I want to estimate and predict a company’s sales using Natural Language Processing (NLP) and machine learning to analyze its financial statements.
April 3
I choose Coca-Cola Co (KO) for 2 main reasons. First, it is a worldwide food company listed on the Dow Jones Industrial Average. Second, its stock price fluctuates, so it is easier to estimate the impact of financial statements on different growing patterns.
I download its quarterly reports (10-Q & 10-K) on SEC EDGAR from 1998 to 2002 and save them as “.txt” files.
I use NLTK
package to tokenize them and remove stop words. I use Pandas
to merge data frames, lower case, and use regular expression. It is also easy to compute Bag-of-Words (BOW) using groupby
and count
.
# Lower case
'APple'.lower()
# Tokenize
from nltk.tokenize import word_tokenize
word_tokenize('apple banana')
# All stop words
from nltk.corpus import stopwords
stopwords.words('english')
April 4
I download the same reports from 1994 to 1997. Three 10-K files (1994-1996) are downloaded on the company's website.
I downloaded quarterly sales data on Bloomberg from 1993 to 2022. There is no sales for 2001Q4, so I substitute it with the average of 2001Q3 and 2002Q1.
April 13
I use unsupervised learning to analyze BOW. I use k-means clustering and hierarchical clustering in SKLearn
package. There are 36 quarters in total. I try from 2 to 8 clusters. The outcomes are not desirable.
from sklearn.cluster import KMeans
import matplotlib.pyplot as plt
# Fit k-means model
k_clust = KMeans(n_clusters=3, random_state=23).fit_predict(df)
# Visualize the relationship
plt.scatter(x=k_clust, y, c=k_clust)
# The code for supervised learning is very similar, can check sklearn documentations
April 17
I use supervised learning to analyze BOW. I put 28 quarters (80%) in the training set and 8 quarters in the test set. I classify the outcome variable sales growth into 2 / 3 / 4 classes. I use Naïve Bayes, logistic regression, and Random Forest classifier. And I compute the predictive accuracy correspondingly.
# Train-test split
from sklearn.model_selection import train_test_split
x_train, x_test, y_train, y_test = train_test_split(x, y, test_size=0.2, random_state=24)

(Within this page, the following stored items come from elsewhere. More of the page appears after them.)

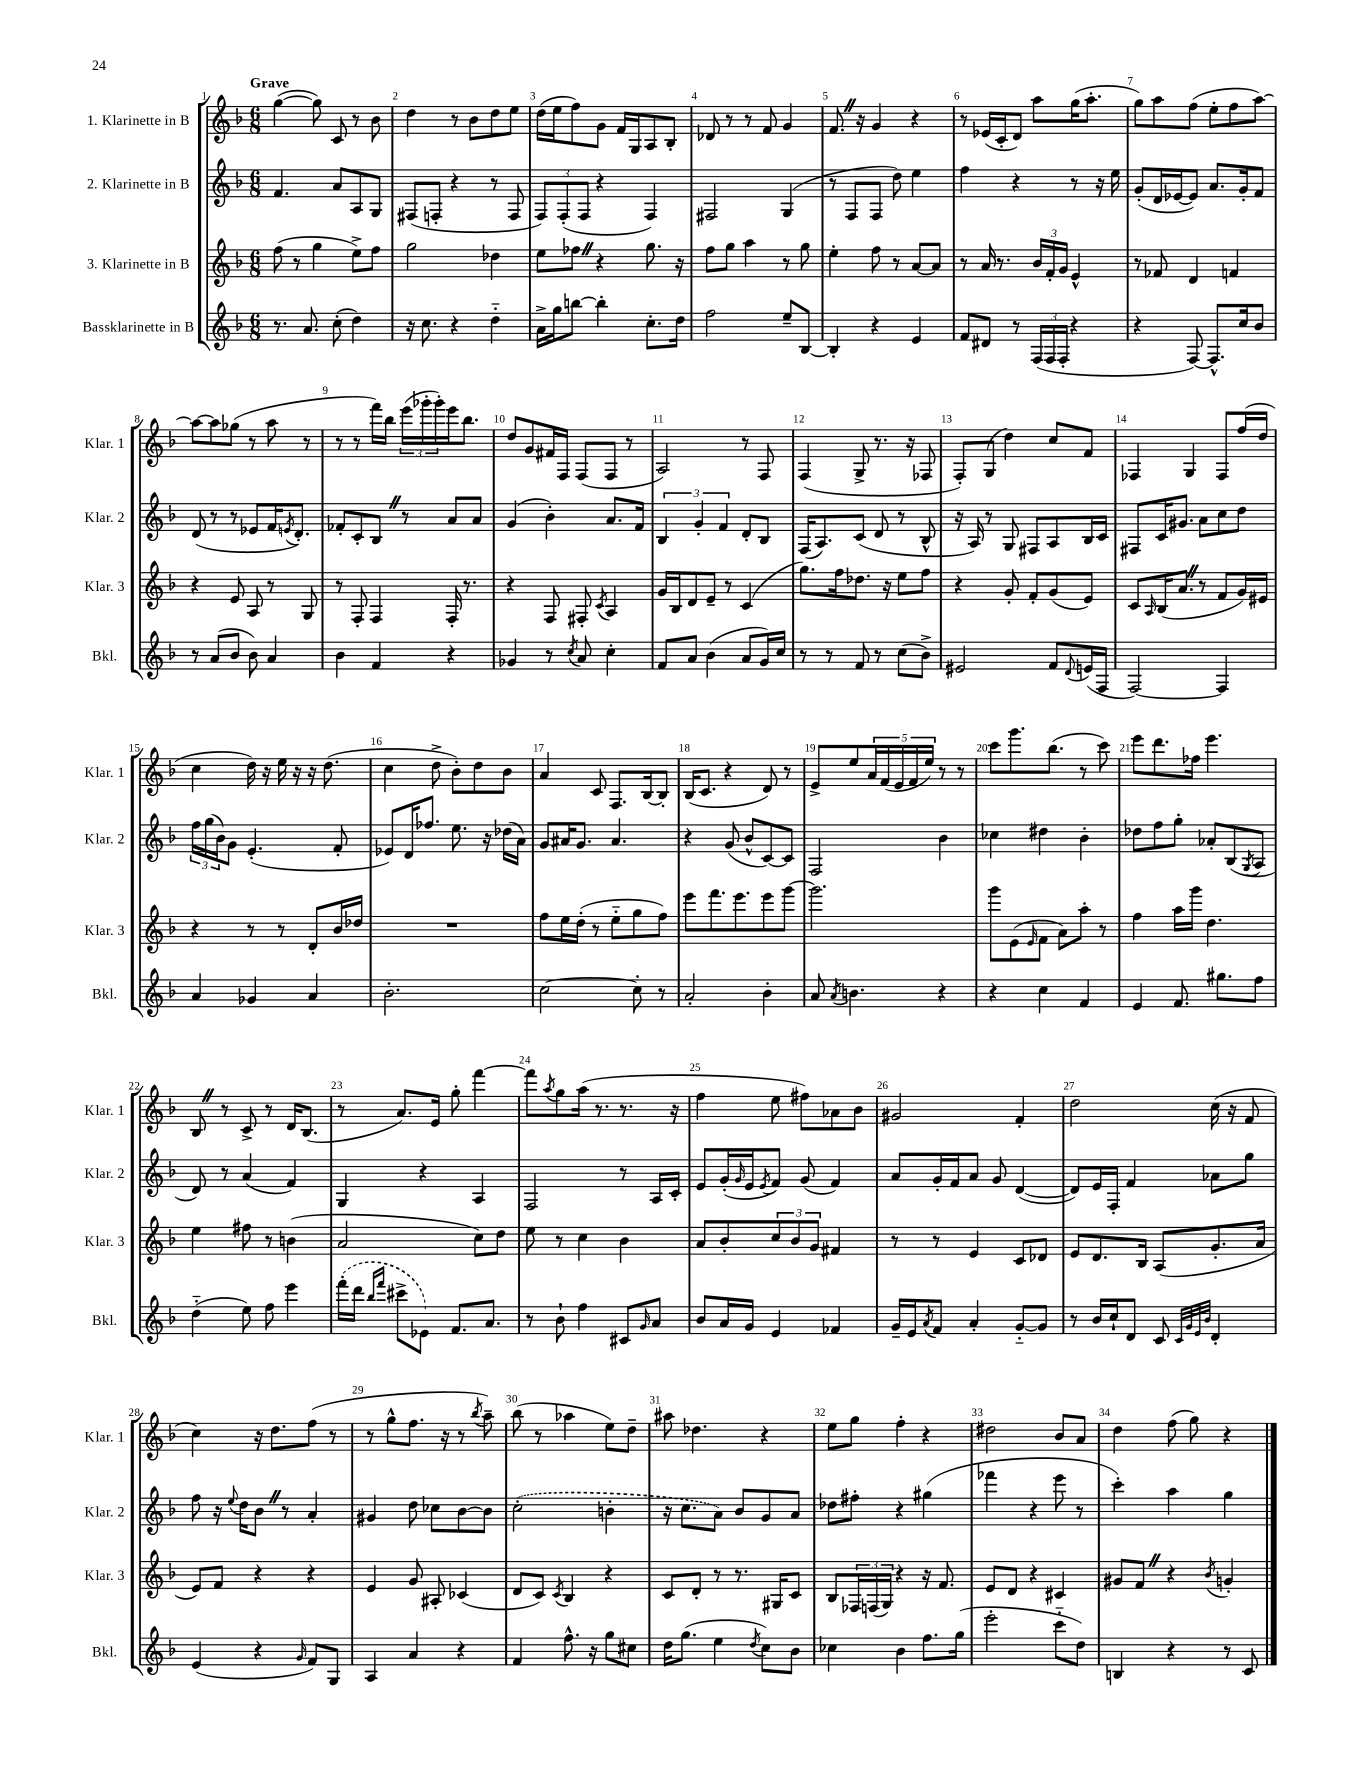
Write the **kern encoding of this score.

**kern	**kern	**kern	**kern
*staff4	*staff3	*staff2	*staff1
*clefG2	*clefG2	*clefG2	*clefG2
*k[b-]	*k[b-]	*k[b-]	*k[b-]
*M6/8	*M6/8	*M6/8	*M6/8
8.r	(8ff	4.f	([4gg
.	8r	.	.
8.a	.	.	.
.	4gg	.	8gg])
(8cc'	.	8a	8c
4dd)	8ee^)	8A	8r
.	8ff	8G	8b-
=	=	=	=
16r	2gg	(8F#	4dd
8.cc	.	.	.
.	.	8F'	.
4r	.	4r	8r
.	.	.	8b-
4dd'~	4dd-	8r	8dd
.	.	8F	8ee
=	=	=	=
16a^	8ee	12F)	(16dd
16gg	.	.	16ee
.	.	(12F'	.
[8bb	8ff-	.	8ff)
.	.	12F	.
4bb']	4r	4r	8g
.	.	.	16f
.	.	.	16G
8.cc'	8.gg	4F)	8A
.	.	.	8B-'
16dd	16r	.	.
=	=	=	=
2ff	8ff	2F#	8d-
.	8gg	.	8r
.	4aa	.	8r
.	.	.	8f
8ee~	8r	(4G	4g
[8B-	8gg	.	.
=	=	=	=
4B-']	4ee'	8r	8.f
.	.	8F	.
.	.	.	16r
4r	8ff	8F	4g
.	8r	8dd)	.
4e	[8a	4ee	4r
.	8a]	.	.
=	=	=	=
8f	8r	4ff	8r
8d#	16a	.	(16e-
.	8.r	.	16c'
8r	.	4r	8d)
(24F	24b-	.	8aa
24F	24f'	.	.
24F'	24g	.	.
4r	4e^^	8r	(16gg
.	.	.	8.aa'
.	.	16r	.
.	.	16ee	.
=	=	=	=
4r	8r	(8g'	8gg)
.	8f-	16d	8aa
.	.	[16e-	.
[8F)	4d	8e-])	(8ff
8.F^^]	.	8.a	8ee'
.	4f	.	8ff
16cc	.	16g'	.
8b-	.	8f	[8aa)
=	=	=	=
8r	4r	(8d	8aa_
(8a	.	8r	8aa]
8b-	8e	8r	(8gg-
8b-)	8A	8e-	8r
4a	8r	16f	8aa
.	.	8qe	.
.	.	8.d')	.
.	8G	.	8r
=	=	=	=
4b-	8r	8f-'	8r
.	8F'	8c'	8r
4f	4F	8B-	16fff)
.	.	.	16bb-
.	.	8r	(24eee
.	.	.	24ggg-'
.	.	.	24ggg-')
4r	16F'	8a	16eee
.	8.r	.	8.bb-
.	.	8a	.
=	=	=	=
4g-	4r	(4g	8dd
.	.	.	8g
8r	8F	4b-')	16f#
.	.	.	16F
8qcc	.	.	.
8a	8F#'	.	(8F
.	8qc	.	.
4cc'	4A	8.a	8F
.	.	.	8r
.	.	16f	.
=	=	=	=
8f	16g	6B-	2A)
.	16B-	.	.
8a	8d	.	.
.	.	6g'	.
(4b-	8e~	.	.
.	.	6f	.
.	8r	.	.
8a	(4c	8d'	8r
16g)	.	8B-	8F
16cc	.	.	.
=	=	=	=
8r	8.gg)	(16F	(4F
.	.	8.A)	.
8r	.	.	.
.	16ff	.	.
8f	8.dd-	(8c	8G^
8r	.	8d	8.r
.	16r	.	.
(8cc	8ee	8r	.
.	.	.	16r
8b-^)	8ff	8B-^^	8F-
=	=	=	=
2e#	4r	16r	8F')
.	.	16A)	.
.	.	8r	(8G
.	8g'	8G	4dd)
.	8f'	8F#	.
8f	(8g	8A	8cc
8qqd	.	.	.
(16e	8e)	16B-	8f
16F	.	16c	.
=	=	=	=
[2F)	8c	8F#	4F-
.	16qqA	.	.
.	(16B-	16c	.
.	8.a	8.g#	.
.	.	.	4G
.	8r	8a	.
4F]	8f	8cc	8F-
.	16g)	8dd	(16ff
.	16e#	.	16dd
=	=	=	=
4a	4r	24ff	4cc
.	.	(24gg	.
.	.	24b-)	.
.	.	8g	.
4g-	8r	(4.e'	16dd)
.	.	.	16r
.	8r	.	16ee
.	.	.	16r
4a	8d'	.	16r
.	.	.	(8.dd
.	16b-	8f'	.
.	16dd-	.	.
=	=	=	=
2.b-'	2.r	8e-)	4cc
.	.	16d	.
.	.	8.ff-	.
.	.	.	8dd^
.	.	8.ee	8b-')
.	.	.	8dd
.	.	16r	.
.	.	(16dd-	8b-
.	.	16a)	.
=	=	=	=
[2cc	8ff	8g	4a
.	16ee	16a#	.
.	(16dd'	8.g	.
.	8r	.	8c
.	8ee'~	4.a#	8.F
8cc']	8gg	.	.
.	.	.	[16B-
8r	8ff)	.	8B-']
=	=	=	=
2a'	8eee	4r	(16B-
.	.	.	8.c
.	8.fff	.	.
.	.	(8g	4r
.	8.eee	.	.
.	.	8b-^^	.
4b-'	8eee	[8c)	8d)
.	[8ggg	8c]	8r
=	=	=	=
8a	2.ggg]	2F	8e^
8qa	.	.	.
4.b	.	.	8ee
.	.	.	20a
.	.	.	(20f
.	.	.	20e
.	.	.	20f
.	.	.	20ee)
4r	.	4b-	8r
.	.	.	8r
=	=	=	=
4r	8ggg	4cc-	8ccc
.	(8e	.	8.ggg
.	16qqe	.	.
4cc	8f	4dd#	.
.	.	.	(8.bb-
.	8a)	.	.
4f	8aa'	4b-'	8r
.	8r	.	8ccc)
=	=	=	=
4e	4ff	8dd-	8eee
.	.	8ff	8.ddd
8.f	16aa	8gg'	.
.	16ggg	.	16ff-
.	4.dd	8a-'	4.eee
8.gg#	.	.	.
.	.	(8B-	.
.	.	8qG	.
8ff	.	8A	.
=	=	=	=
(4dd'~	4ee	8d)	8B-
.	.	8r	8r
8ee)	8ff#	(4a	8c^
8ff	8r	.	8r
4eee	(4b	4f)	16d
.	.	.	(8.B-
=	=	=	=
(16fff'	2a	4G	8r
16ddd	.	.	.
16qqbb-	.	.	.
16qqfff	.	.	.
8ccc#^	.	.	8.a)
8e-)	.	4r	.
.	.	.	16e
8.f	.	.	8gg'
.	8cc)	4A	[4fff
8.a	.	.	.
.	8dd	.	.
=	=	=	=
8r	8ee	2F	8fff]
.	.	.	8qaa
8b-`	8r	.	8gg
4ff	4cc	.	(16aa
.	.	.	8.r
8c#	4b-	8r	8.r
16qqg	.	.	.
8a	.	16A	.
.	.	16c'	16r
=	=	=	=
8b-	8a	8e	4ff
16a	8b-'	(16g'	.
.	.	16qqg	.
16g	.	16e	.
.	.	8qe	.
4e	12cc	8f)	8ee
.	12b-	.	.
.	.	(8g	8ff#)
.	12g	.	.
4f-	4f#	4f)	8a-
.	.	.	8b-
=	=	=	=
16g~	8r	8a	2g#
16e	.	.	.
8qa	.	.	.
8f	8r	16g'	.
.	.	16f	.
4a'	4e	8a	.
.	.	8g	.
[8g'~	8c	([4d	4f'
8g]	8d-	.	.
=	=	=	=
8r	8e	8d])	2dd
16b-	8.d	16e	.
16cc`	.	16F'	.
8d	.	4f	.
.	16B-	.	.
8c	(8A	.	.
32qqc	.	.	.
32qqg	.	.	.
32qqe	.	.	.
32qqb-	.	.	.
4d'	8.g'	8a-	(16cc
.	.	.	16r
.	.	8gg	8f
.	16a	.	.
=	=	=	=
(4e	8e)	8ff	4cc)
.	8f	16r	.
.	.	8qqee	.
.	.	16dd	.
4r	4r	8b-	16r
.	.	.	8.dd
.	.	8r	.
16qqg	.	.	.
8f)	4r	4a'	(8ff
8G	.	.	8r
=	=	=	=
4A	4e	4g#	8r
.	.	.	8gg^^
4a	8g	8dd	8.ff
.	8A#'	8cc-	.
.	.	.	16r
4r	(4c-	[8b-	8r
.	.	.	8qbb-
.	.	8b-]	8aa~)
=	=	=	=
4f	8d	(2cc'	(8bb-
.	8c)	.	8r
.	8qc	.	.
8.ff^^	4B-	.	4aa-
16r	.	.	.
8gg	4r	4b'	8ee)
8cc#	.	.	8dd~
=	=	=	=
16dd	8c	16r	8aa#
(8.gg	.	8.cc	.
.	8d'	.	4.dd-
4ee	8r	8a)	.
.	8.r	8b-	.
8qdd	.	.	.
8cc)	.	8g	4r
.	16G#	.	.
8b-	8c	8a	.
=	=	=	=
4cc-	8B-	8dd-	8ee
.	24F-	8ff#'	8gg
.	(24F	.	.
.	24G)	.	.
4b-	4r	4r	4ff'
8.ff	16r	(4gg#	4r
.	8.f	.	.
(16gg	.	.	.
=	=	=	=
2eee'	8e	4fff-	2dd#
.	8d	.	.
.	4r	4r	.
8ccc'~	4c#	8eee	8b-
8dd)	.	8r	8a
=	=	=	=
4B	8g#	4ccc')	4dd
.	8f	.	.
4r	4r	4aa	(8ff
.	.	.	8gg)
.	8qb-	.	.
8r	4g'	4gg	4r
8c	.	.	.
==	==	==	==
*-	*-	*-	*-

I also use linear regression and Random Forest regressor for the continuous outcome variable sales growth and compute square root of mean squared error (RMSE) correspondingly.
I calculate the sentiment score for each quarter using Afinn lexicon. There is no significant relationship between sales growth and sentiment score.
from afinn import Afinn
Afinn().score('love')
I use NLTK
package to stem and lemmatize after excluding stop words and before calculating BOW.
from nltk.stem import PorterStemmer
PorterStemmer().stem('lovely')
At night, I start to make the first vision of presentation slides, and I finish on the morning of Apr 18.
April 18
I manually calculate tf-idf using Pandas
on BOW. Then I input it into all models. There is no increase in performance. 2 references: Wikipedia, Baike.
My teacher advises me to include more details in the slides. So I work on covering more intuition.
April 29
After the presentation on Apr 24, my teacher advises me to look into a certain quarterly statement as a case study.
I select the quarter with the highest sales growth. I use my trained RF regressor model to predict its sales growth. I filter 10 most frequent words. I plot a word cloud.
from wordcloud import WordCloud
WordCloud().generate('apple, banana, apple')
April 30
For supervised learning, I add 2 models: XGBoost regressor and XGBoost classifier.